**EXERCISE 1**
List every figure in the post on the New Zealand dollar that is stated either in cents or as a percentage.

[START DOCUMENT SECTION]

AUG 16 2018
All Posts
AUG 16 2018
All Posts

Can the Kiwi fly again?

Posted by: Aaron Drew, Economist and Rutherford Rede Investment Committee Member in finance

The Reserve Bank’s recent announcement was a surprise to financial markets, who were perhaps less concerned about downside trade risks, and more focused on evidence that wages and inflation are rising in our economy. Balancing risks is always a fine judgment for a central bank. We should not be surprised if in upcoming months the Reserve Bank changes its view should trade risks recede, or inflation accelerate faster. 

The New Zealand dollar has been falling over this year. At 66c versus the US dollar at the time of writing it is around 10% lower than its peak in February, and its lowest point since early 2016. It’s also around 25% lower than its post-1985 high against the USD of around 89c, which was reached 4 years ago in July 2014.

[END DOCUMENT SECTION]

**EXERCISE 2**
Convert all of the rows from the collection below into a Markdown table with the columns No. and Line, leaving out blank lines and the pictures.

[START RECORD EXCERPTS]

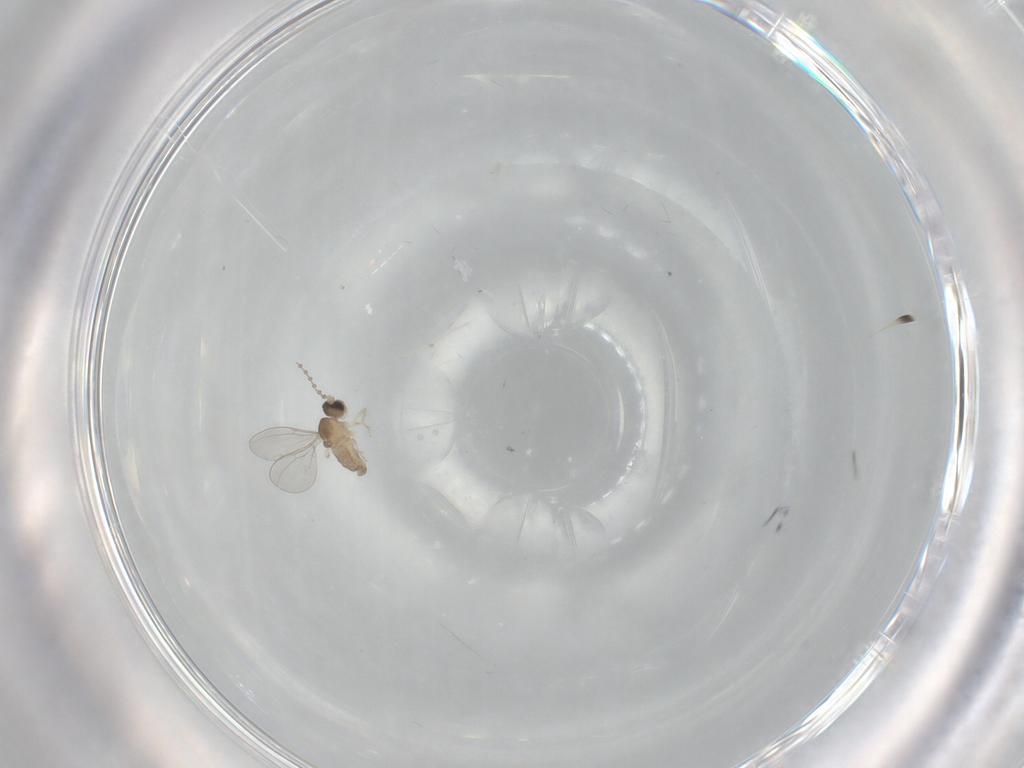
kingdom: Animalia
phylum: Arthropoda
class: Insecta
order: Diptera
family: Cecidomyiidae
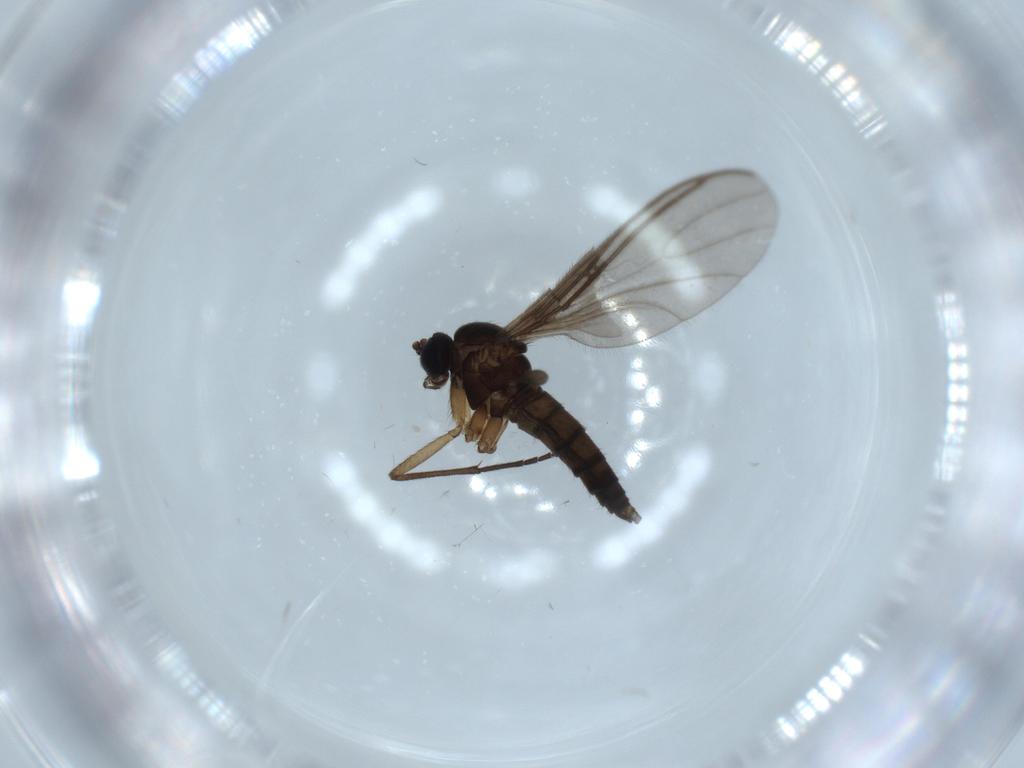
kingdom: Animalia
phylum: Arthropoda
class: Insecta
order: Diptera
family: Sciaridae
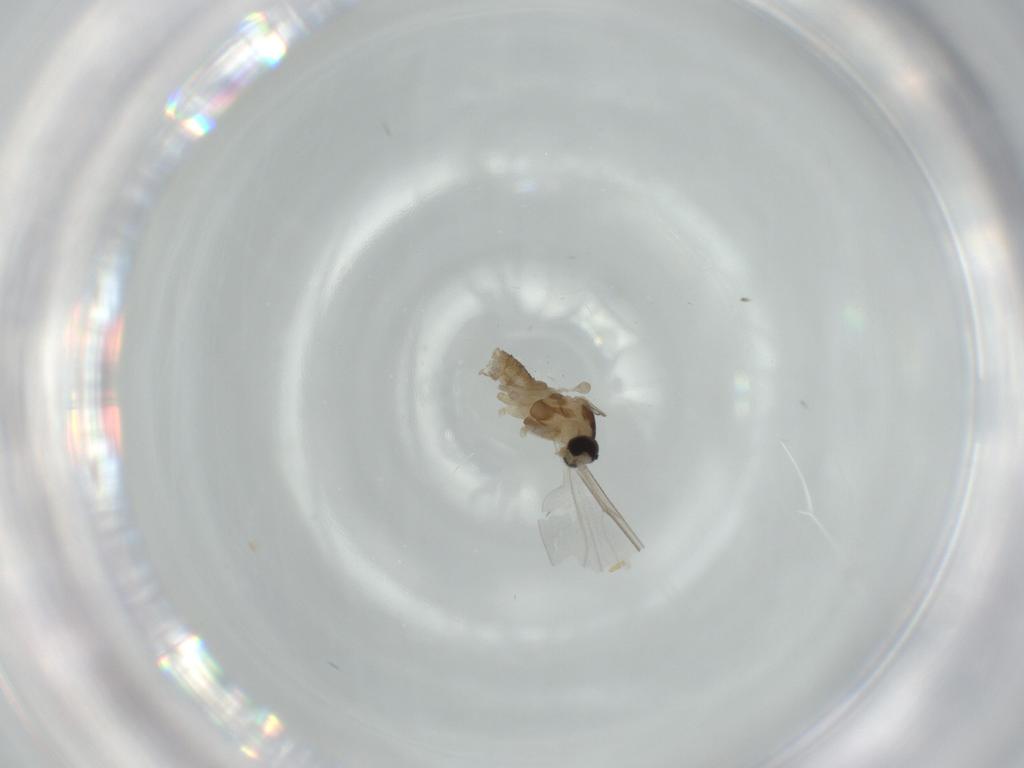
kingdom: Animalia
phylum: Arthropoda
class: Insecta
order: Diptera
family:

[END RECORD EXCERPTS]

**OUTPUT 1**
- 66c
- 10%
- 25%
- 89c

**OUTPUT 2**
| No. | Line |
|---|---|
| 1 | kingdom: Animalia |
| 2 | phylum: Arthropoda |
| 3 | class: Insecta |
| 4 | order: Diptera |
| 5 | family: Cecidomyiidae |
| 6 | kingdom: Animalia |
| 7 | phylum: Arthropoda |
| 8 | class: Insecta |
| 9 | order: Diptera |
| 10 | family: Sciaridae |
| 11 | kingdom: Animalia |
| 12 | phylum: Arthropoda |
| 13 | class: Insecta |
| 14 | order: Diptera |
| 15 | family: |